◆ **Your task**
Print the guest column below word for word, beginning at the words "Alcohol and purposefully" and ending after "there were none.".

Saturday, March 14, 1998
Following Christ need not be a last-minute
decision
By BRIAN PALMER / Guest Columnist
Renee and I were very good friends in high school in Oregon
in the early '80s. We both wrote poems and stories. We both loved
the coast and went together a time or two.
We hung out in the library before school started in the mornings,
and I thought I was really cool because Renee was a year older
than I. She was a good friend, one I really trusted.
She graduated, and then I moved out of state and lost track
of her for a while before I joined the Navy. But she mailed me
a letter, and we corresponded for maybe a year or so. Then I was
stationed on a ship on the east coast and we lost touch altogether
for 15 years.
During that 15 years, my personal life went into a tailspin,
and I strayed all too far from what half-hearted relationship
I had with Christ as a teenager.
Alcohol and purposefully forgetting decent morals dragged me
down into the world in no uncertain terms. I lived shamefully
and with no regard for what I knew to be the truth about how and
how not to live.
Almost ten years ago, Christ used a co-worker as a witness
in a simple and direct conversation that left me stammering for
excuses where there were none.

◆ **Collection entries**
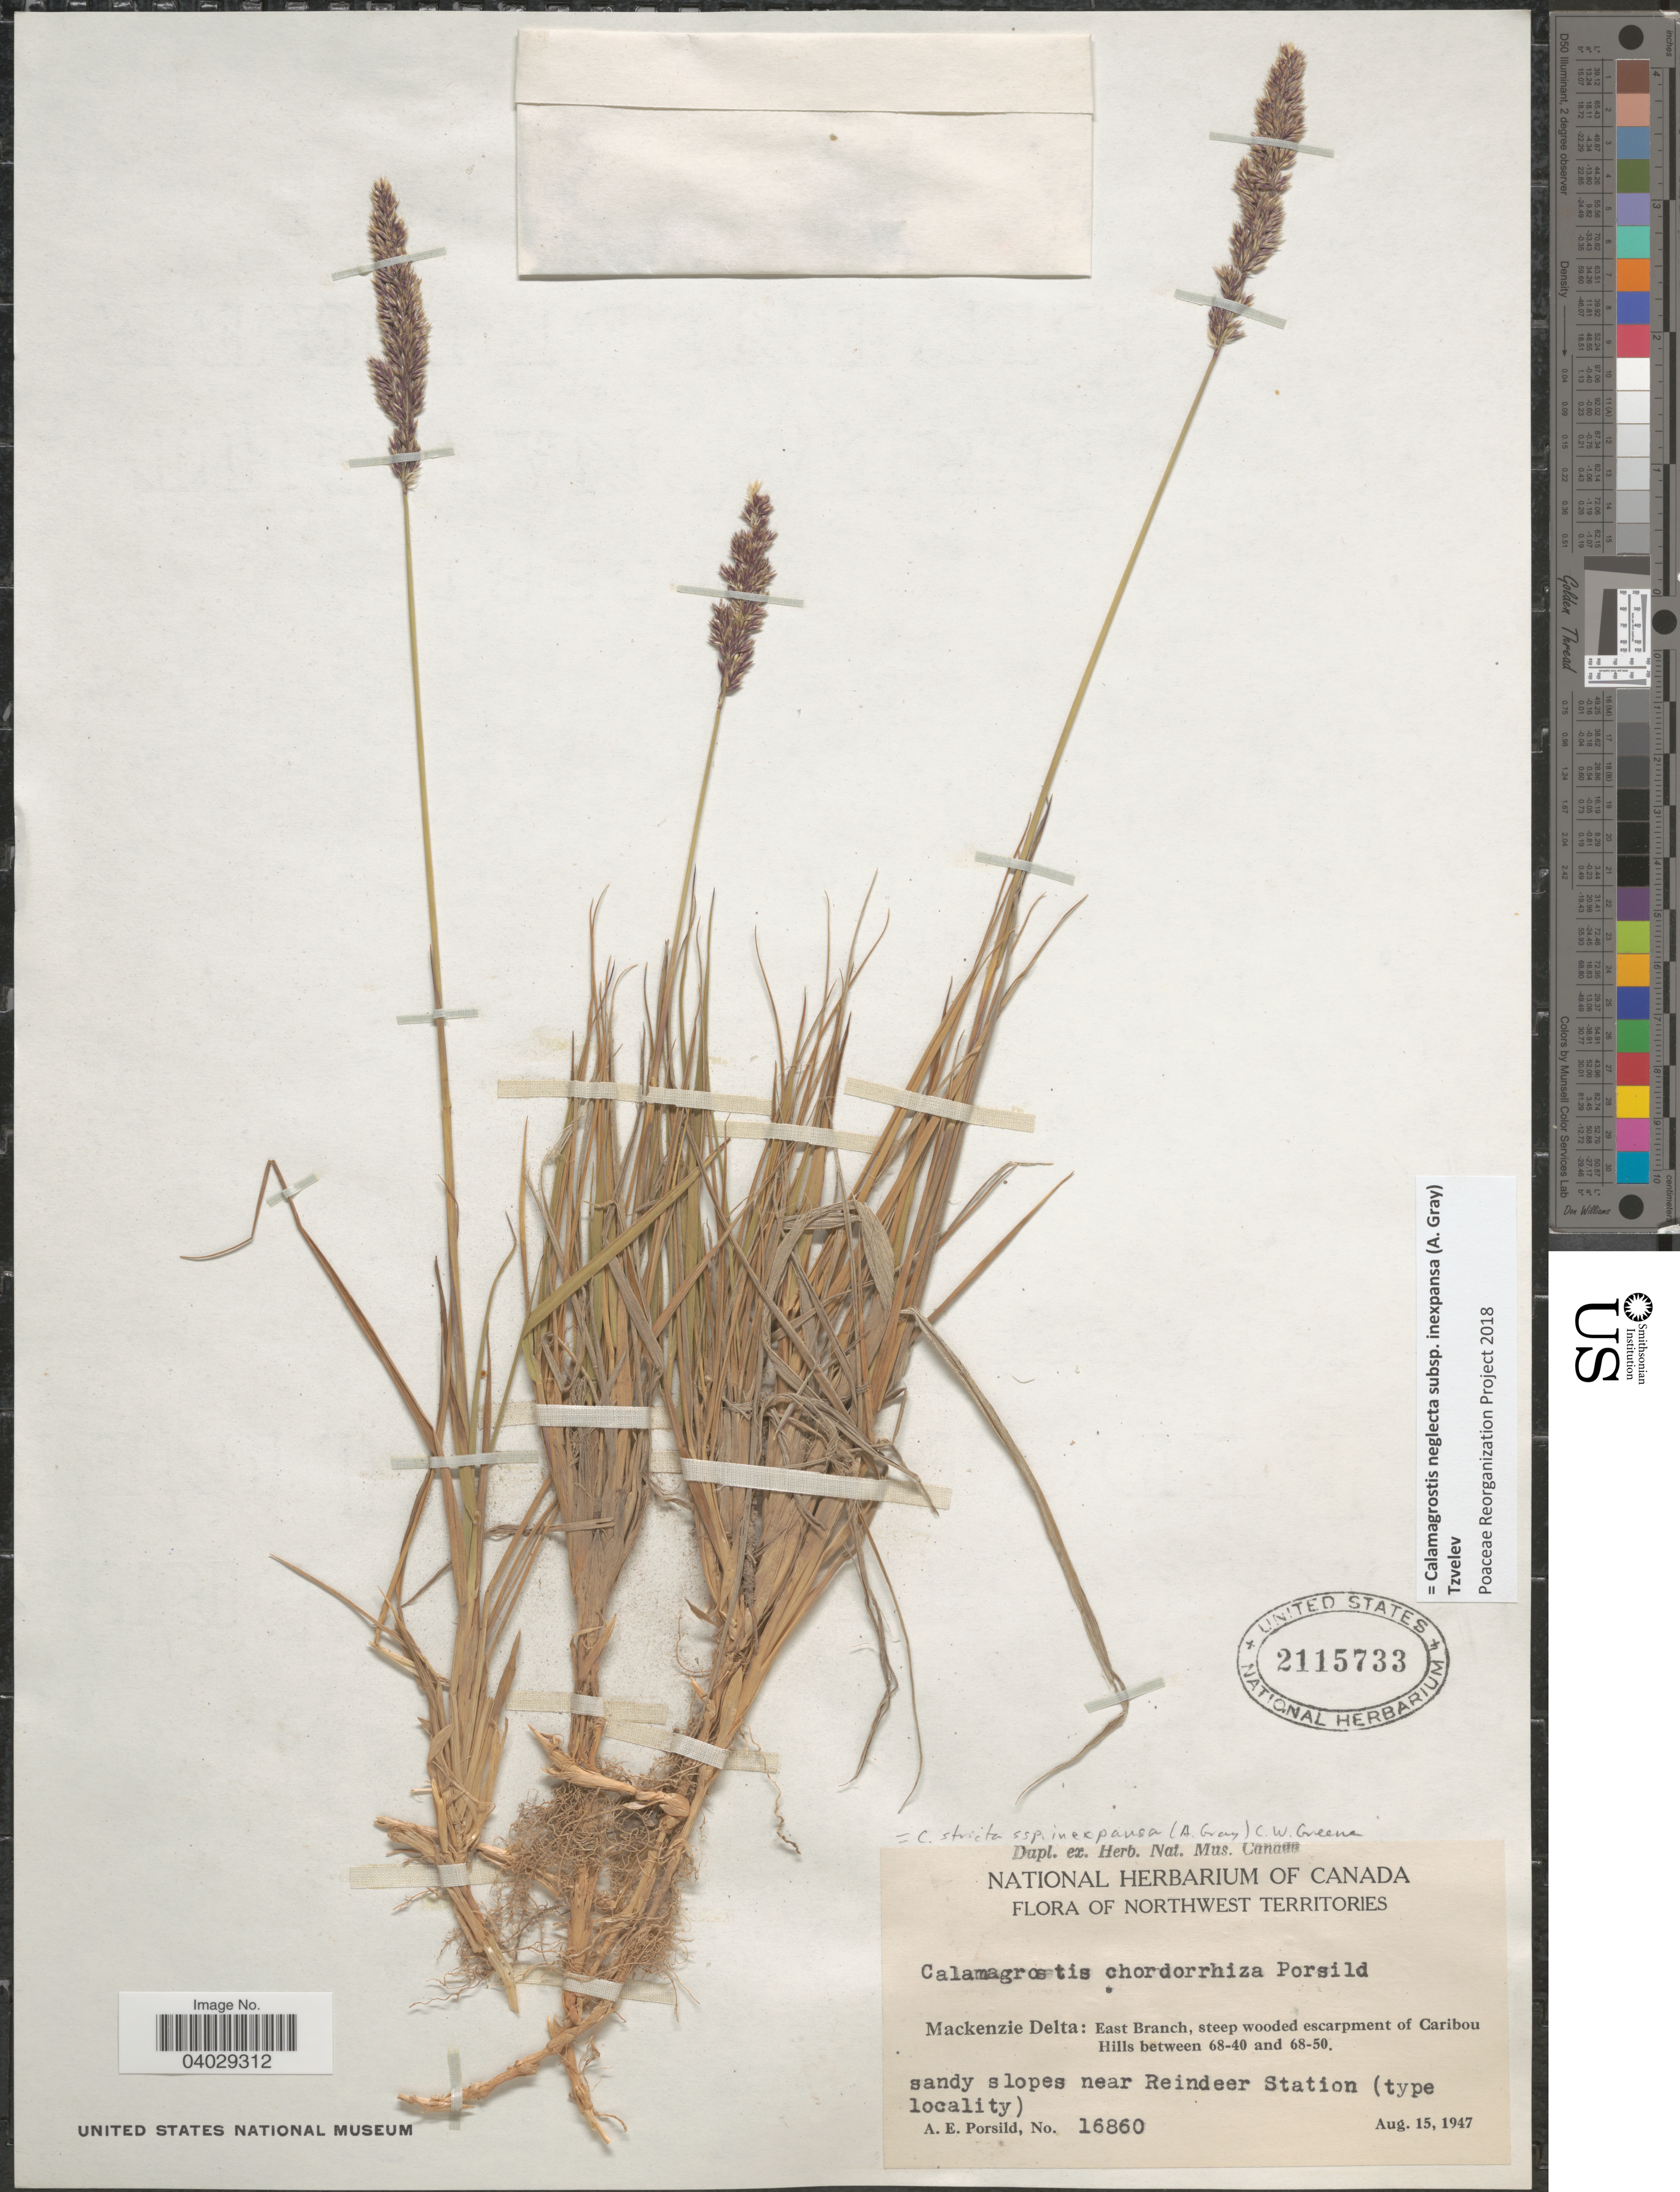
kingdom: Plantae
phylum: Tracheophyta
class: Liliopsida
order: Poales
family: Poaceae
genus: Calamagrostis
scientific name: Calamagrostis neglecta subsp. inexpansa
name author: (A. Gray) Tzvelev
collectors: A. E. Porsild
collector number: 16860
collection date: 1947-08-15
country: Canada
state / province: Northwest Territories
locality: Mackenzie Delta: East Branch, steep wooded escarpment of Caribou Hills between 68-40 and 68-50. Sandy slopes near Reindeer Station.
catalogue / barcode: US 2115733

◆ **Full response**
Alcohol and purposefully forgetting decent morals dragged me
down into the world in no uncertain terms. I lived shamefully
and with no regard for what I knew to be the truth about how and
how not to live.
Almost ten years ago, Christ used a co-worker as a witness
in a simple and direct conversation that left me stammering for
excuses where there were none.